9. Support Politicial Educational Organizations
The Poligon National Fund
The Poligon National Fund is a non-profit organization dedicated to amplifying the Muslim American voice at a national level. They do some great work so check them out at their website.
United Voices for America
United Voices for America is another non-profit doing great work in exposing young Muslim Americans to political advocacy. Check out their website here.
MPAC Young Leaders Summit
MPAC’s Young Leaders Summit is another great initiative that exposes young Muslim Americans to political advocacy and policy-making. Check out their website here.
The above are major suggestions, but ones we need to implement if we want to truly be a political force and a community to be taken seriously and respected by our elected officials and candidates. This is not to take away from the power and effectiveness of economic boycotts and protests, but without a larger political or policy strategy these by themselves are just noise without any tangible change.

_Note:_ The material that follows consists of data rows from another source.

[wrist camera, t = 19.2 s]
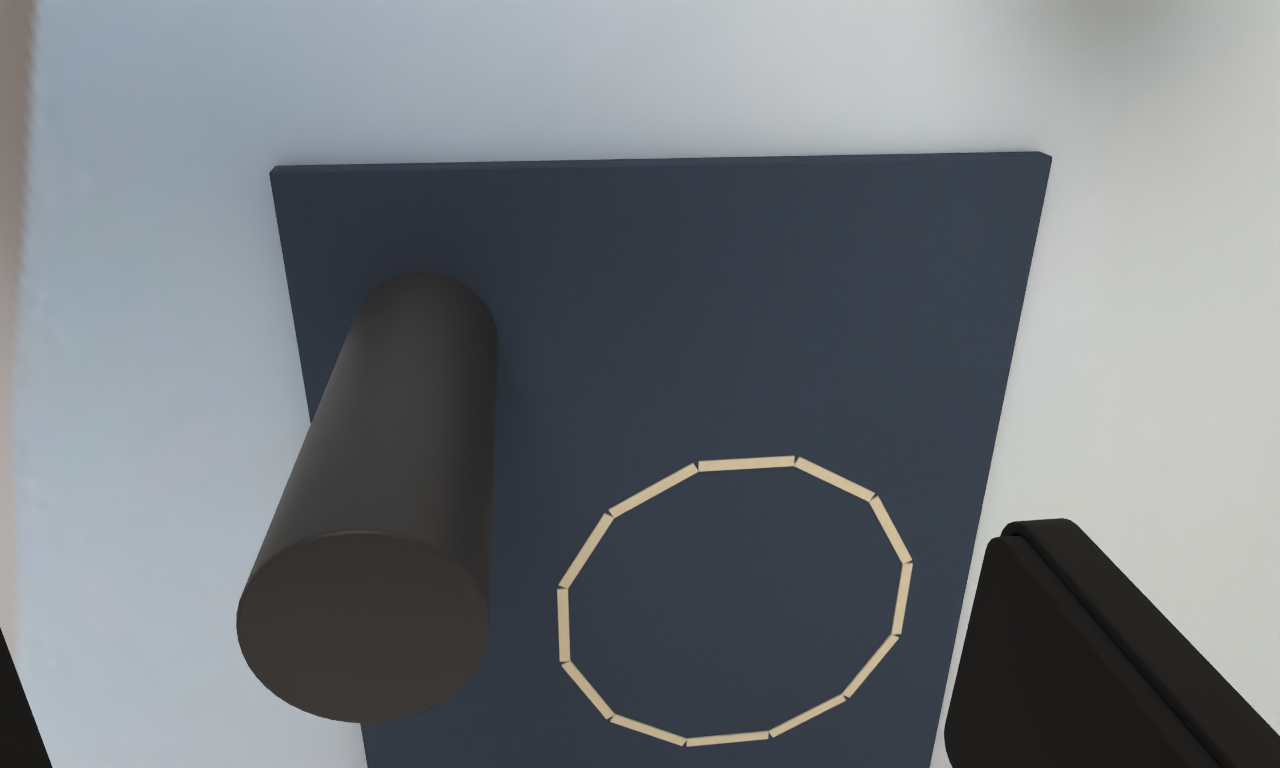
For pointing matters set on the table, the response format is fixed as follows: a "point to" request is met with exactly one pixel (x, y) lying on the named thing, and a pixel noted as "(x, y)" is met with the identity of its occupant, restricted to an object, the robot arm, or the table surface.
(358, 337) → the cylinder
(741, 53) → the table surface
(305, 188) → the desk mat
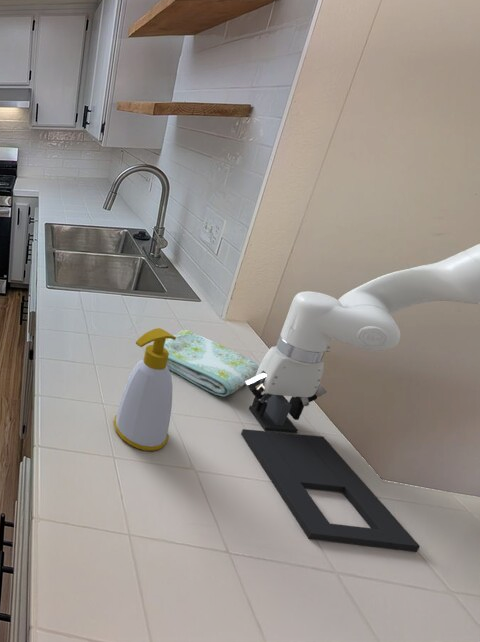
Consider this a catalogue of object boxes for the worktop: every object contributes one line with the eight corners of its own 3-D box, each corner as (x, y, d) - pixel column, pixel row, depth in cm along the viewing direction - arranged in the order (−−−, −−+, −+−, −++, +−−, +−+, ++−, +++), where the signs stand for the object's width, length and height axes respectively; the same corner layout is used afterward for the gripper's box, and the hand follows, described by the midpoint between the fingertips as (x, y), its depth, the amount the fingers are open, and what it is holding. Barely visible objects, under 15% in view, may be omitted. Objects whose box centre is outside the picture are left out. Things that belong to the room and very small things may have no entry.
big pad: (320, 441, 83) (323, 436, 82) (416, 552, 63) (420, 546, 62) (240, 434, 85) (242, 429, 84) (308, 539, 65) (311, 533, 64)
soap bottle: (101, 421, 88) (117, 324, 78) (138, 406, 92) (158, 312, 82) (139, 460, 79) (163, 355, 69) (179, 441, 83) (207, 340, 73)
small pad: (278, 411, 91) (287, 387, 88) (296, 433, 85) (307, 409, 82) (248, 408, 92) (256, 385, 89) (264, 430, 86) (273, 406, 83)
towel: (182, 338, 118) (186, 324, 116) (260, 376, 102) (266, 361, 100) (146, 358, 109) (149, 343, 107) (225, 404, 93) (231, 387, 91)
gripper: (332, 341, 83) (305, 405, 90) (245, 335, 85) (225, 398, 92) (360, 363, 76) (328, 430, 83) (265, 356, 78) (241, 422, 85)
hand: (274, 413), depth 87 cm, fingers open, 6 cm apart
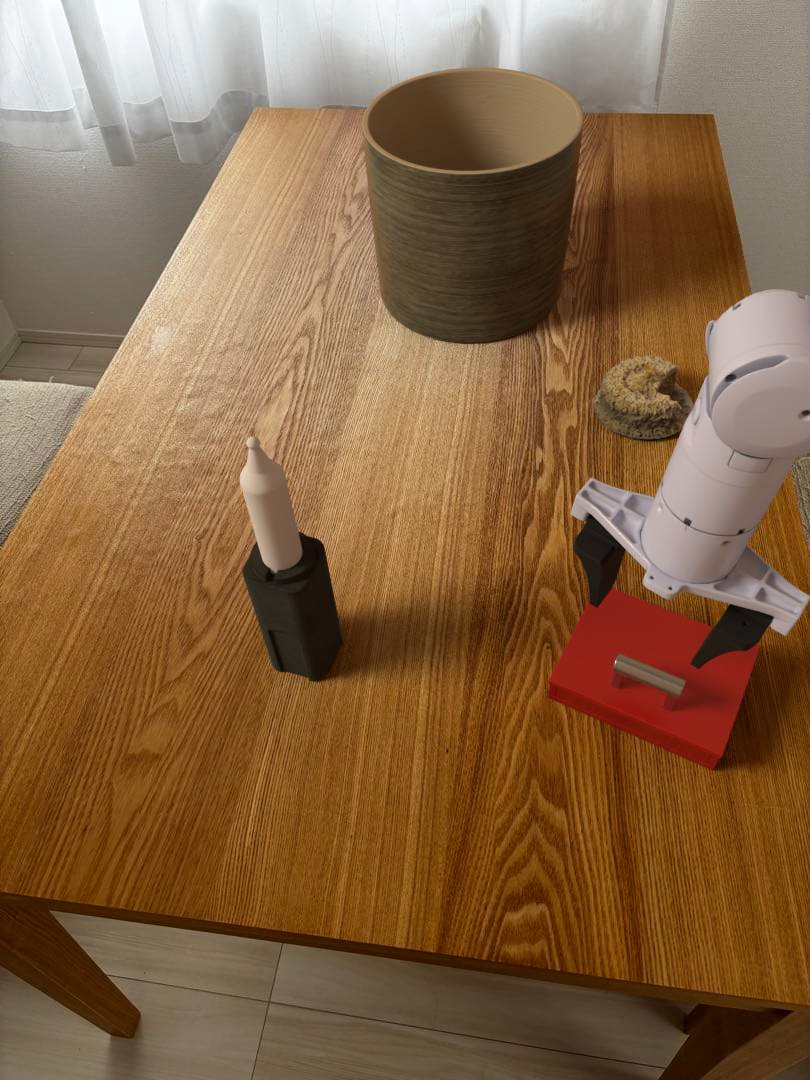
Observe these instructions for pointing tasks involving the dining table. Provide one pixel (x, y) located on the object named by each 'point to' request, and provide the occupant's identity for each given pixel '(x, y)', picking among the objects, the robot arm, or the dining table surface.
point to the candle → (287, 575)
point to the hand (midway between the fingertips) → (649, 625)
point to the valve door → (654, 671)
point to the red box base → (633, 728)
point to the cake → (643, 399)
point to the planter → (472, 199)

If you want change to last it has to be done via effective advocacy and policy creation and implementation.
We must change and be a force of good and justice. Otherwise we are betraying our community and the opportunity for us to positively influence international and domestic politics. The African American community in the 60’s was able to send a message around the world when the Civil Rights Act as instated. They didn’t just march, protest and boycott they also pushed for policy changes—we must do the same.
We have the resources. We have the intelligence. We have the ability.
We must be the change.
Indeed, Allah will not change the condition of a people until they change what is in themselves.